O statla ilgili en güzel anılarımızdan biri de paramız olmadığı zamanlar, maça giremeyince stadın etrafında bulunan yüksek binaların inşaatlarından beleşe izlediğimiz maçlardı. Duyduğuma göre, o binalarda deprem sonrası yıkıma uğramış. Yani depremin yıktığı mezun olduğumuz okullar gibi maç izlediğimiz binalar da yok artık. Böylece tam anlamıyla depremin çocukluk ve gençlik anılarımızı ne denli yerle bir ettiğini anlıyoruz acıyla.
Evet, zaman çok çabuk geçse de, daha dün gibi hatırlıyorum o stadın zemininin düzenlendiği günleri. 1994 yılında stadı sezona yetiştirmek için, Van'ın değişik ilçelerindeki doğal mera çimleri, rulo halinde sökülerek tırlarla stada getirilmişti. Saha bu doğal çimlerle kaplanmış ve alelacele sezona yetiştirilmişti.
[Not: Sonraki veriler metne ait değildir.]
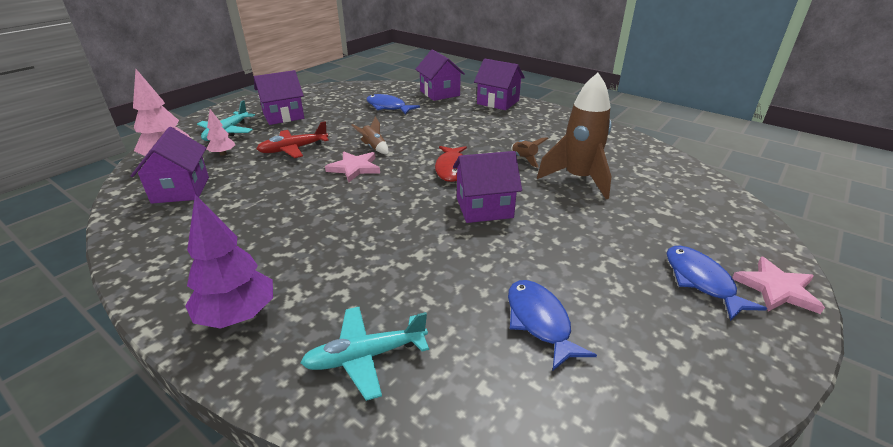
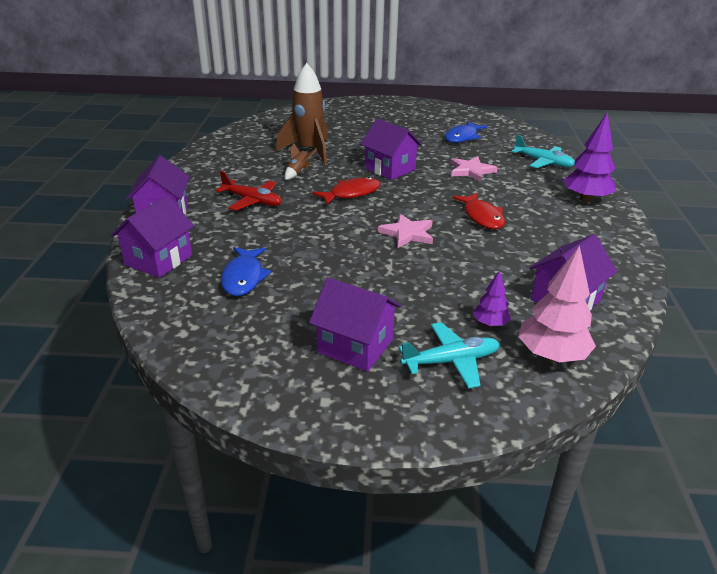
camera: 125 degrees left, 0 degrees up
pink tree [206,109,235,156] -> purple tree [473,270,511,327]
red plane [257,121,329,158] -> red plane moved to [216,171,282,211]
brown rocket [352,117,388,154] -> none
blue fish [667,246,767,321] -> none
pink star [732,256,825,314] -> pink star moved to [451,156,498,182]
none -> red fish [452,193,505,229]

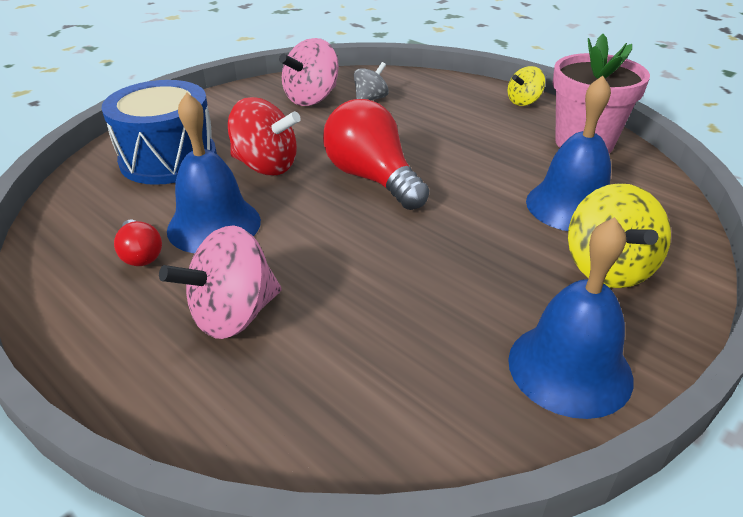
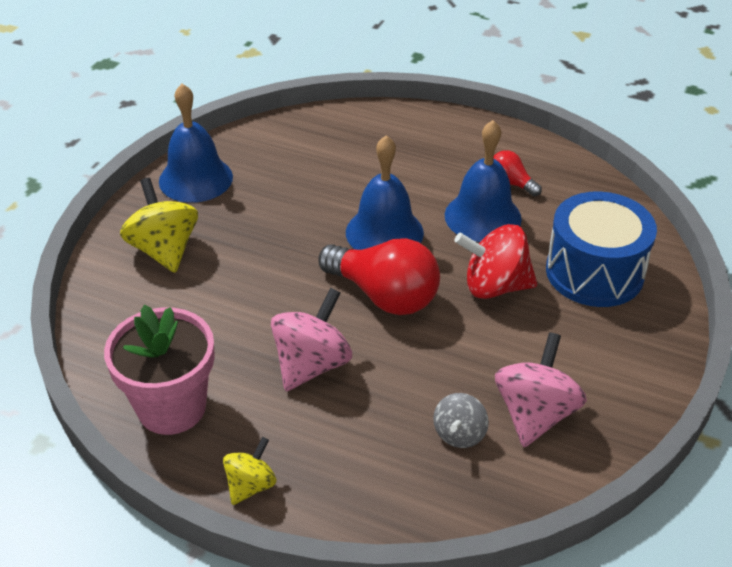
camera: 160 degrees right, 5 degrees up
pink spinning top [159,225,282,339] -> pink spinning top moved to [271,288,352,391]
blue bell [526,75,611,231] -> blue bell moved to [346,135,424,250]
Daha sonra takımın forma renginin mavi beyaza dönüştürüldüğü 96 sezonunda, stadyumun kapasitesi büyütülerek zemin yeniden tesviye edilmişti.  Ben dahil birçok spor severin o çimlerde emeği var. Akşamları her gün stada uğrar, rulo çimlerin arasına kaynaşmayı sağlamak için çim tohumu eken ekibe, bizlerde yardım ederdik. Heyecanla sezonun biran önce başlaması için sabırsızlanırdık. Fakat sahanın onarımı sezona yetişemediğinden uzun süre tüm maçlarını deplasmanda oynamak zorunda kalan Vanspor, o sezon ligden düşmüştü. 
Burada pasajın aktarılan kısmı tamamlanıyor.